Copy out, word for word, the part of the passage on the Pharisees starting with "From reading some" and going on through "or a Republican.".

* _EXCERPTED TEXT_:

----

From reading some of the critical words of Jesus about Scribes and Pharisees in the Gospel the Pharisees have fallen prey to the endless stereotype of being phony religious people, hypocrites, who act religious but really have gutter motives.

It is not flattering to be called a Pharisee today; much more flattering to be called a Democrat or a Republican.

The words of Jesus in the Gospels are being written 3-6 decades after Jesus and they represent in part, the conflicts between the various parties within Judaism.  The Pharisees, the Scribes, the followers of John the Baptist, the Sadducees, the desert Essenes, the Zealots, and the followers of Jesus, were parties within Judaism.  They interacted with each other because they share common Scripture heritage and the Holy Site of the Temple.  

The Pharisees actually shared much with the followers of Jesus.  They accepted more than just the Torah as authoritative writings, just like Jesus did.  They believed in a resurrection afterlife,  a general resurrection for the purposes of judgment.  You come back to life to get judged for your deeds.  They also believed in a messiah.  Like many religions, Judaism in the first century consisted of people of faith who were divided even while having common Scriptures and beliefs.  In modern parlance one might say that there were different paradigms of Judaism which co-existed in the first century, one of which centered upon Rabbi Jesus and the belief in his Messiahship.

In spite of the bad rap that Pharisees get in the Gospels and in the rest of history, there are actually three "good" Pharisees in the New Testament.  The Pharisees as a negative stereotypes do not have individual names but the good Pharisees have names.  Nicodemus, Gamaliel, and St. Paul.

Each of these Pharisees represent the dynamics of what was happening in Jesus Movement in its various settings represented by the New Testament writings.

Nicodemus represents a crassly literal Pharisee, but he is one who is interested in all the buzz surrounding Jesus.  He is presented as a Pharisee who was curious about Jesus.  He came to Jesus at night, perhaps in secret so as not to draw the criticism of his own party.  He signifies the truth that one's own party peer pressure does not support us easily leaving their influence for even a new insight.

The dialogue between Jesus and Nicodemus provide the insights on how a paradigm shift takes place.  The writer of John presented Jesus as a teacher who had informed himself about his tradition, he had surveyed the current situation of his people in Roman controlled Palestine and he inspired a new paradigm of divine accessibility.  This paradigm was a "love paradigm."  God loves the world, and not just the inheritors of the Hebrew Scriptures.   The Jesus Movement was what one might say, evangelical Judaism.  The Jews practiced proselyte baptism for those who were willing and able to conform to all the ritual purity laws.  Such ritual purity was not easily accessible to all, and especially the Gentiles.

----

* _DATASET EXTRACT_:
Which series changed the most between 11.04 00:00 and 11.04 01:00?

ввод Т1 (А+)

----

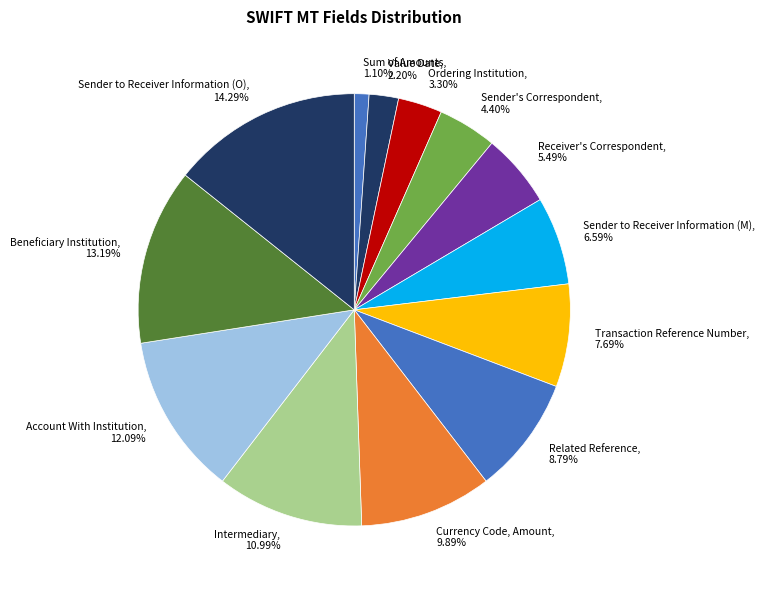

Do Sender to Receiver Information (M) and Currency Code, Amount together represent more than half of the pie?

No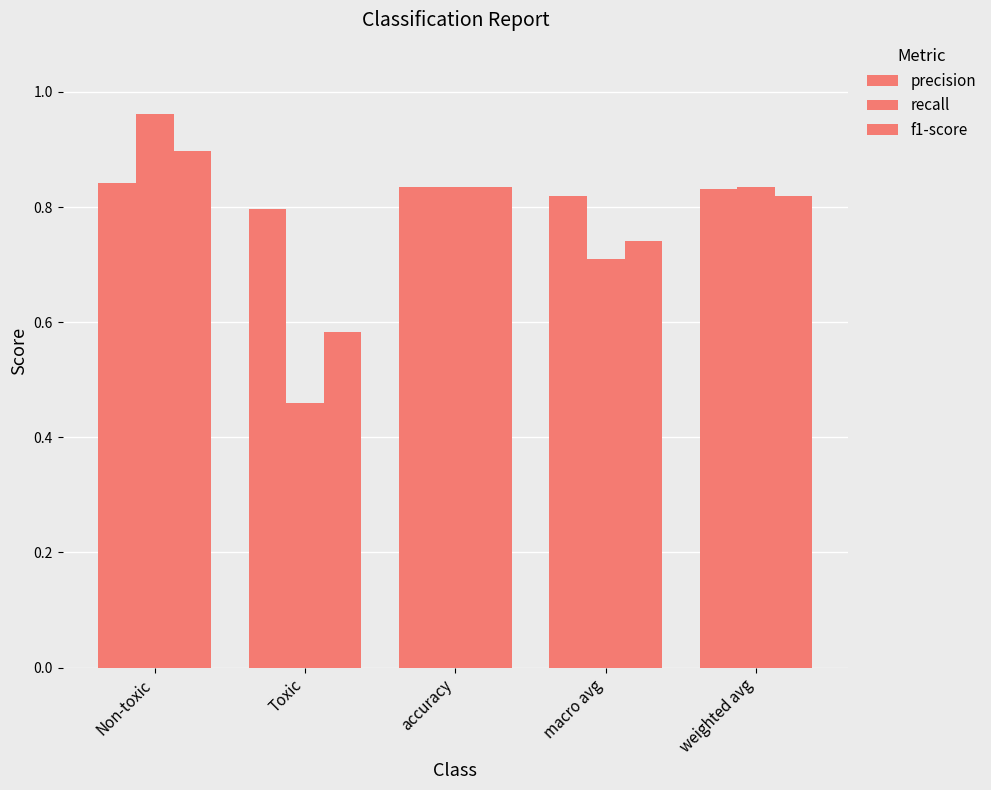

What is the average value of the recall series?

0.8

----

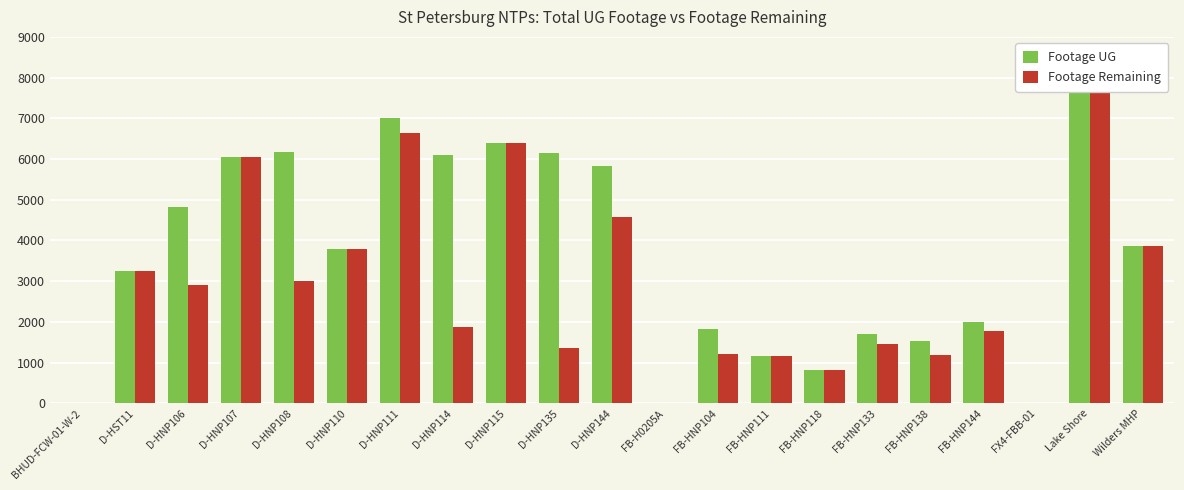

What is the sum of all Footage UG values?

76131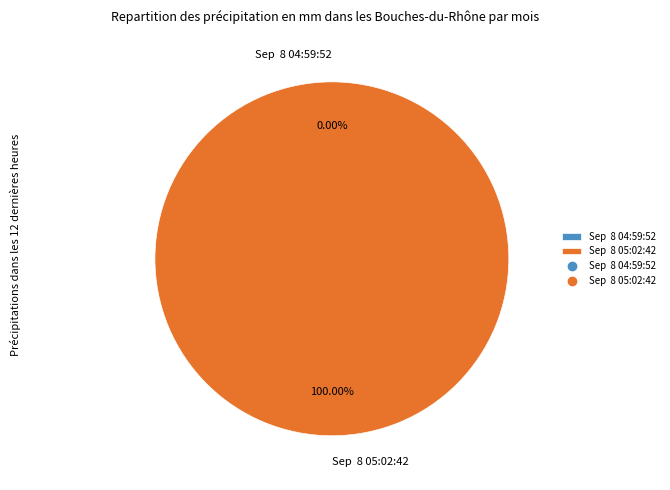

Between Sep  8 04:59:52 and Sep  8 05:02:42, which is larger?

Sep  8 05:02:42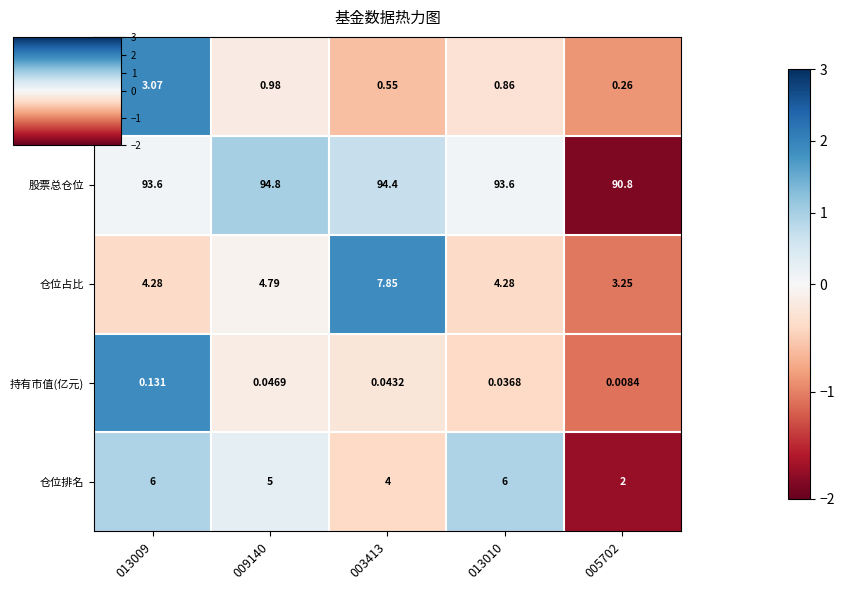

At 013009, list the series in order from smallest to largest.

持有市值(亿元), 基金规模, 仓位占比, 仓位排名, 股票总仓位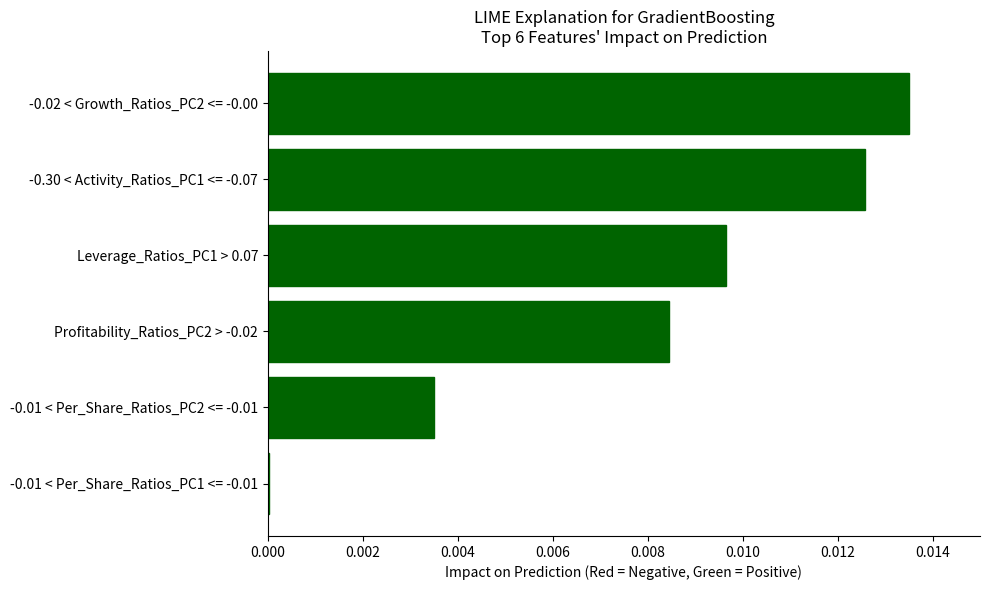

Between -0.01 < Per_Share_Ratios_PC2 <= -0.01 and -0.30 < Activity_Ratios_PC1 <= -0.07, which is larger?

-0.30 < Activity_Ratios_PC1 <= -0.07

----

* _SOLUTION TO THIS EXERCISE_:
From reading some of the critical words of Jesus about Scribes and Pharisees in the Gospel the Pharisees have fallen prey to the endless stereotype of being phony religious people, hypocrites, who act religious but really have gutter motives.

It is not flattering to be called a Pharisee today; much more flattering to be called a Democrat or a Republican.